Dans le présent Atlas des utopies, s'il est question de Thomas More, l'Atlantide de Platon, l'Eldorado, etc., cela ressemble surtout à une accumulation d'articles bien-pensants, semblant tout droit sortis de la rédaction du quotidien Libération, ou de l'hebdomadaire L'Obs. Quitte à sombrer parfois dans la mièvrerie : voir l'article consacré au Wakanda, société fictive africaine issue de l'imaginaire Marvel, « sans oppression raciste ni coloniale », est-il écrit. le racisme serait-il l'apanage des Blancs, chrétiens de préférence ?!
Que de moralisme, d'exhortations au vivre-ensemble, de communautarisme – notamment LGBT. En un mot, cet atlas ne fait pas souvent rêver. Il fait même, à l'occasion, sursauter lorsqu'il persévère dans l'erreur historique : « À Kiev, les partisans de la Révolution orange [dont certains néonazis décomplexés – note personnelle !] ont investi la place de l'Indépendance jusqu'à faire tomber le gouvernement ukrainien de Viktor Ianoukovytch en 2004. Plus récemment, les manifestants des Printemps arabes n'ont pas dérogé à cette règle. » Pour info, Ianoukovytch a été destitué en 2014, c'est-à-dire après les Printemps arabe…
Pour ce qui est de la Constitution de 1793, initiée par le Club des Jacobins, il eût été bon de rappeler que ces mêmes Jacobins ordonneraient bientôt le massacre d'hommes, de femmes et d'enfants dans les régions de l'Ouest, soulevées contre la Révolution – la fameuse Vendée militaire. Quitte à pointer, comme souvent dans cet atlas, les crimes des uns, autant le faire pour les autres, non ?
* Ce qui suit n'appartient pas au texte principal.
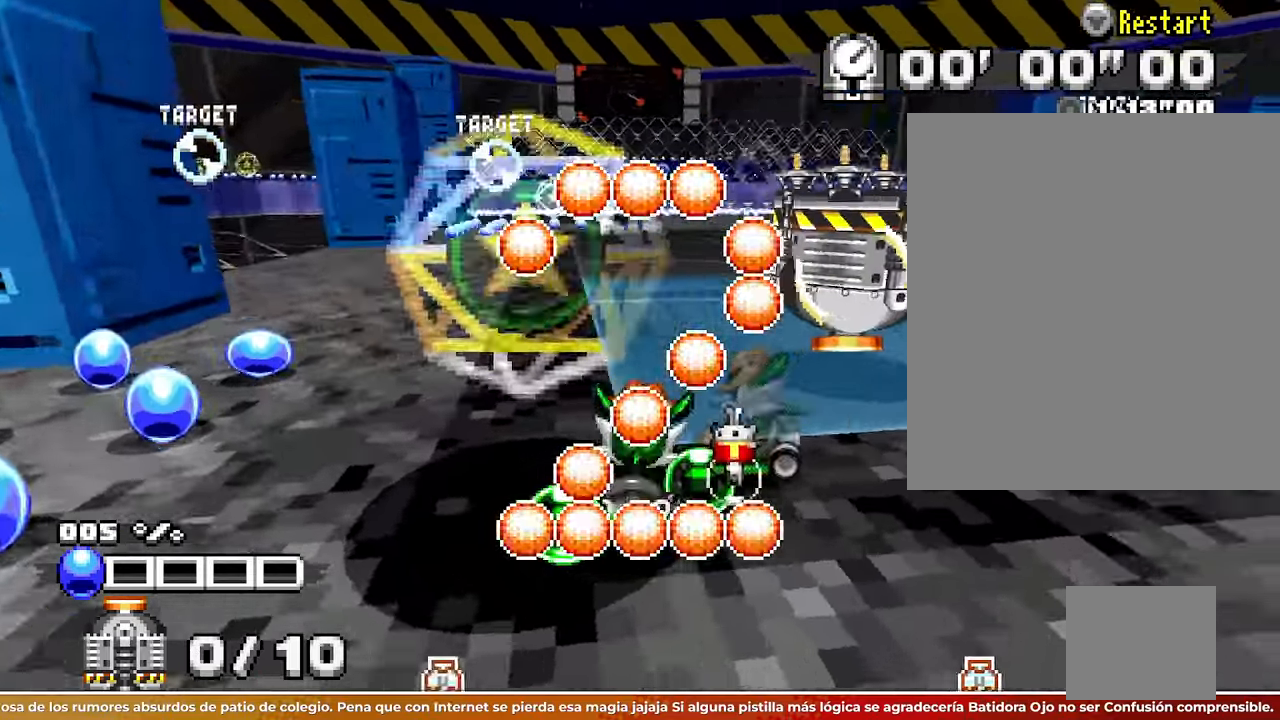
{"buttons": [], "left_stick": "center"}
Le sommet reste cette étrange uchronie : « Et si les Incas avaient débarqué en Europe ? » Ces mêmes Incas capables de sacrifier des enfants – au préalable drogués – pour calmer leurs dieux ? Mais lisons plutôt ceci : « Car ne l'oublions pas : si l'on gomme la colonisation, on efface aussi l'industrialisation de l'esclavage en Afrique et en Amérique, le commerce triangulaire et l'hégémonie occidentale. » Dites, comme ça en passant, vous avez entendu parler de l'esclavage dans l'Antiquité, voire en islam, ce dernier perdurant notamment au Qatar où plusieurs ouvriers étrangers – employés dans des conditions inhumaines – sont morts sur les chantiers de la Coupe du Monde de Football de 2022 ? Cela dit sans nier le moins du monde le caractère atroce de l'esclavage des Noirs africains.
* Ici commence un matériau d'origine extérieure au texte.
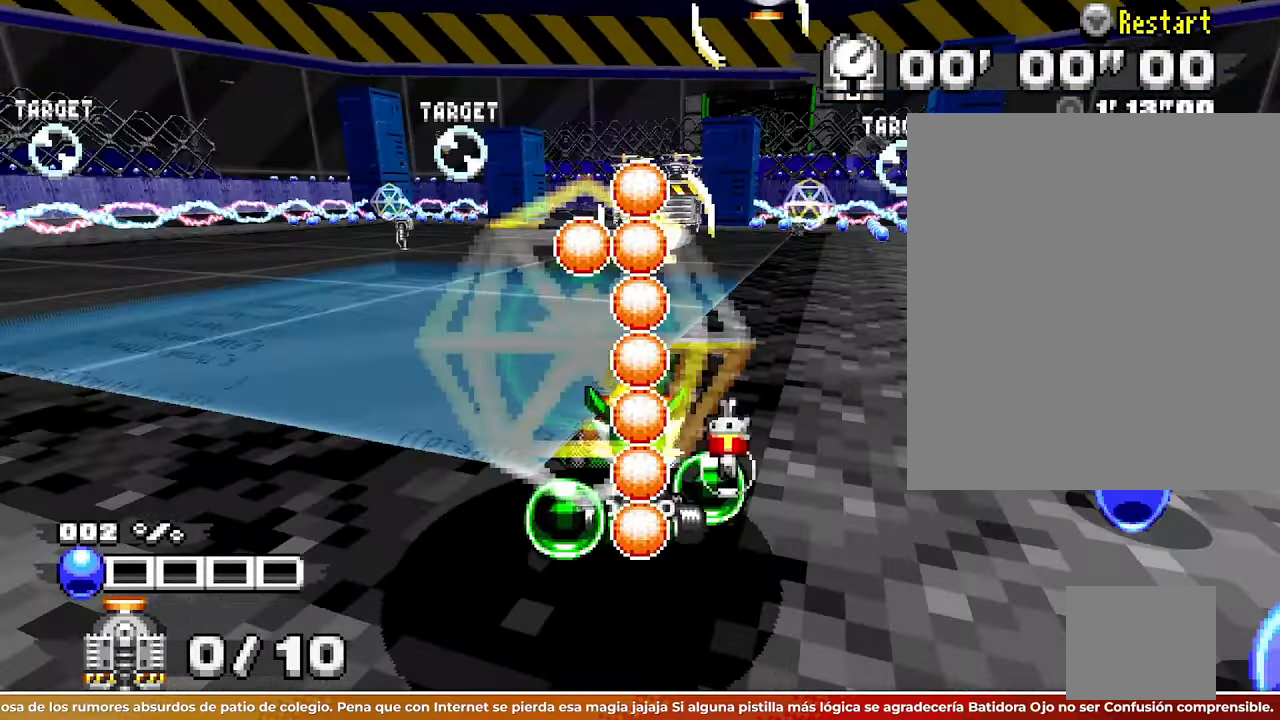
{"buttons": [], "left_stick": "center"}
Gare aussi à la naïveté consistant à célébrer « le pays le plus pacifique du monde », à savoir l'Islande. Il n'aura échappé à personne que cet État insulaire est fort peu peuplé, avec une unité culturelle importante, et qu'il n'a, par exemple, pas de voisins rêvant de l'exterminer comme c'est le cas pour d'autres pays du monde : Corée du Sud, Israël, etc. Gare encore à l'idéalisation de certaines figures comme Che Guevara, lequel s'est livré à des crimes injustifiés, dont l'assassinat d'un fermier cubain devant sa femme et ses enfants, et qui avait le seul tort de ne pas adhérer à la révolution cubaine. Preuve, parmi d'autres, que cet atlas est idéologiquement très orienté. Au fait, dans l'article consacré à Edward Snowden, Barack Obama a droit à son prénom, lui, mais pas (Vladimir) Poutine ; un oubli ?
Question portraits, je préfère de loin lorsqu'il est question de Jane Goodall et son inlassable combat pour la reconnaissance des chimpanzés en tant qu'êtres vivants sensibles, de Léonard de Vinci ou Rosa Parks, qui se battait, quant à elle, contre le racisme ordinaire américain de l'époque.
Maintenant, je serais d'une grande malhonnêteté en prétendant qu'il n'y a rien de bon dans ces pages. En effet, l'utopie m'étreint lorsqu'il est question du familistère de Guise, imaginé par l'industriel Jean-Baptiste Godin ; de New Harmony, une ville américaine « fondée sur les idéaux des Lumières » – projet malheureusement avorté par l'individualisme forcené de l'espèce humaine – ; du Pavillon des Rêves, palais Moghol reconstitué en Normandie, etc.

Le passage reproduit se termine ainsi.